Ankara için de durumun kritik olduğunu belirtmeden geçmeyelim. Melih Gökçek fiba yetkililerini belediye kamyonları ile bir süre oyalamayı başardı ancak salonu yetiştirememe ihtimalini de göz önünde bulundurmakta fayda var. Aslında Antalya ile Ankara’nın salonu yetiştirme açısından pek bir farkı yoktu ancak yukarıda açıklamaya çalıştığımız basketbol ve iktisat dışı etkenler belirleyici oldu. Aslında salonların gecikmesinin ülke ve federasyon olarak bizim itibarımızı sarsması dışında şampiyonluk hayali kuran federasyonumuz için de arzu edilmeyen bir durum olduğunun altını çizmekte yarar var. Malum basketbolda evsahibi olmanın iki avantajı var. Birinci faktör seyirci ve onun yarattığı baskı ile hakemleri az da olsa etkileyebilmek. İkincisi ise oyuncuların salonun atmosferine ve potalarına olan alışkanlıkları. Salonların gecikmesi ile işte biz en azından bu ikinci faktörden mahrum kalacağız. Basit kişisel hesaplar/çıkarlar yüzünden umarım fırsatları kaçırmayız.

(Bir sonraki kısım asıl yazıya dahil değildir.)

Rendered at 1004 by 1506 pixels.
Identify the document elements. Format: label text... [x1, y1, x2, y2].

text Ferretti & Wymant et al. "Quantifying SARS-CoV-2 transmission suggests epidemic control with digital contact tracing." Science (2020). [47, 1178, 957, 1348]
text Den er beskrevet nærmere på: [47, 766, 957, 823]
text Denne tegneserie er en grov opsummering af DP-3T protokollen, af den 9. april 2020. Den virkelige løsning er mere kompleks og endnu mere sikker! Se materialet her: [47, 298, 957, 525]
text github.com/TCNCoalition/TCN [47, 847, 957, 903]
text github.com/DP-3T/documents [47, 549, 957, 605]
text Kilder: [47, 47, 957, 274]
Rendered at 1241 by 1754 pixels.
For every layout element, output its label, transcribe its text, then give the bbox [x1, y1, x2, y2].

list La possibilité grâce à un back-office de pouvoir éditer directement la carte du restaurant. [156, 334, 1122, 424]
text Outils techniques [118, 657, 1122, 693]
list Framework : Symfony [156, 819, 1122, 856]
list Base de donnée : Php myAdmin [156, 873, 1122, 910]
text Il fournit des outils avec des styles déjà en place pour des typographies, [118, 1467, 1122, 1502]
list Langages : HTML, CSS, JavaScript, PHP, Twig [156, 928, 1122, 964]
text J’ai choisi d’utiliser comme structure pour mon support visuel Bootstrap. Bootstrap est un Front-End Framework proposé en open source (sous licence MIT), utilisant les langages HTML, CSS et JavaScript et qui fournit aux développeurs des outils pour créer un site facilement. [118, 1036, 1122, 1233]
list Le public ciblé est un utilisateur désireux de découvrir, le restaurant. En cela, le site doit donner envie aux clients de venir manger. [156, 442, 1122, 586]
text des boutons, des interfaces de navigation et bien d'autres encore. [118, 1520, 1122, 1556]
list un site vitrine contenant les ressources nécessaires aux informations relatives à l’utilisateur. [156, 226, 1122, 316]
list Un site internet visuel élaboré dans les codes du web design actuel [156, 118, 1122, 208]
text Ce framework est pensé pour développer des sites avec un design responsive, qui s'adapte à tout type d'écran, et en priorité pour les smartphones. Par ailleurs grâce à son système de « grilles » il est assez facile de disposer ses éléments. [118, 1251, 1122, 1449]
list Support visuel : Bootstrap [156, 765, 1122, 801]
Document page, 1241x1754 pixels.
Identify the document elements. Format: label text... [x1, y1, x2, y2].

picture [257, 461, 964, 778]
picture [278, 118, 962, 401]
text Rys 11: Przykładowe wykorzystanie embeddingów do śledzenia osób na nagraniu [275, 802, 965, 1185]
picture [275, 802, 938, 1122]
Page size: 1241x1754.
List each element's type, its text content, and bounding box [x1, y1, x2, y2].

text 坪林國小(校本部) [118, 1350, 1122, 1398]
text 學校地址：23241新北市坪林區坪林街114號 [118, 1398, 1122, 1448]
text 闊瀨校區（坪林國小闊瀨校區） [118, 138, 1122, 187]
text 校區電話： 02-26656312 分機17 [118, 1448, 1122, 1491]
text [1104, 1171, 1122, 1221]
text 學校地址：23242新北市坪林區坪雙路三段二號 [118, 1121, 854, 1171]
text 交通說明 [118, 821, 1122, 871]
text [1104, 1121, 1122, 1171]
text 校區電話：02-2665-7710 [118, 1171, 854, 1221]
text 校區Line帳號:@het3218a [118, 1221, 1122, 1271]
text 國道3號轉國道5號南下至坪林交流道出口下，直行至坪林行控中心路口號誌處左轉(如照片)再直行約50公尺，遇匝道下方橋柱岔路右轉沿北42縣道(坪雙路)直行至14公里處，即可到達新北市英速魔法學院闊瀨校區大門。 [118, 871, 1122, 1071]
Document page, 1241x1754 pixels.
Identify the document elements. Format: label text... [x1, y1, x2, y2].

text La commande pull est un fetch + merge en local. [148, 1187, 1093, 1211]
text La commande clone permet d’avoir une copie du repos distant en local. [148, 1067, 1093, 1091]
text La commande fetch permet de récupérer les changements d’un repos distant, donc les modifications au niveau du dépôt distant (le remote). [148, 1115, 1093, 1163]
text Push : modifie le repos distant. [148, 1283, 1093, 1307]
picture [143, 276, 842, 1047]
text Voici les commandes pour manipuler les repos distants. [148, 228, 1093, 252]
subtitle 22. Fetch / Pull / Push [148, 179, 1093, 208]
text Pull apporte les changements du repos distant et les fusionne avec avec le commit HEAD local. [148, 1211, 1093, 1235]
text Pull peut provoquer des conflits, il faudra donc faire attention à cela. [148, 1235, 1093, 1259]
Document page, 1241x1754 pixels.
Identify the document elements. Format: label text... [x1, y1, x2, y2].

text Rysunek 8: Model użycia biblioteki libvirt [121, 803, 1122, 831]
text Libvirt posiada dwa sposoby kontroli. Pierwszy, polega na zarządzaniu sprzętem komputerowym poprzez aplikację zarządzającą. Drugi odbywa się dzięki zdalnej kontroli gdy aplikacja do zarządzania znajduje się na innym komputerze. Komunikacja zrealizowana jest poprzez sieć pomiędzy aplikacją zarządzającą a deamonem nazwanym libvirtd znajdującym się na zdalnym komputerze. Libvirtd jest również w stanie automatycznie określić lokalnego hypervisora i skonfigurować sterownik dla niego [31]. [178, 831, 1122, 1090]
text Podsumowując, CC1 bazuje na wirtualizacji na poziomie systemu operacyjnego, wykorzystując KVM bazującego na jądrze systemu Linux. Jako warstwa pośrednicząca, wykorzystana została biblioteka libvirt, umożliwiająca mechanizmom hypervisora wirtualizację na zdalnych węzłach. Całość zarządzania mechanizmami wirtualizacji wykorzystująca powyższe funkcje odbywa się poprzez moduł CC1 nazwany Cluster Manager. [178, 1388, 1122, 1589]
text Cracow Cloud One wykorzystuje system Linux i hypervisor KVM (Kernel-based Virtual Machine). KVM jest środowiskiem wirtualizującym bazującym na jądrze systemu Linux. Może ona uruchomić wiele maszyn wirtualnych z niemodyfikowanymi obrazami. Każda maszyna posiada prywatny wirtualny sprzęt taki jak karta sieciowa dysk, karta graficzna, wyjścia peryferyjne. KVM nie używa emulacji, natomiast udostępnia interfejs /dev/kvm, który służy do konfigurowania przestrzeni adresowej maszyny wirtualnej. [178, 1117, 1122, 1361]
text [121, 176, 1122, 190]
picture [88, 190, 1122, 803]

Bu arada Kayseri’deki basketbol salonu gerçekten çok güzel. Kayseri çevresinde de şampiyonayı takip edecek seyirciler için her türlü konaklama imkanı mevcut. Ancak iktisadi açıdanbakıldığında Antalya çevresi ağustos sonu ve eylül başında düzenlenen bu turnuva için daha fazla turisti ülkeye çekecektir. Bu bağlamda şampiyonanın bir ayağının Antalya’da yapılması milli gelire daha fazla katkı sağlayacaktır. Özellikle Antalya’nın basketbol takımları için kamp yeri olabilme potansiyeli gibi durumlar ve bunun yaratacağı ileriye dönük olası gelirlerden de mahrum kalacağız.
2 yorum:
Keşke basketbolu yönetenler de sorunları ve çözümleri sizin görebildikleriniz gibi görebilseler ve olayları sizin düşünceleriniz ile süzebilseler.
cumhurbaşkanının şehri stadınıda salonunuda kendi yaptı.sizin zihniyettekiler gibi her şeyi devlet yapsın diye ağlamadı.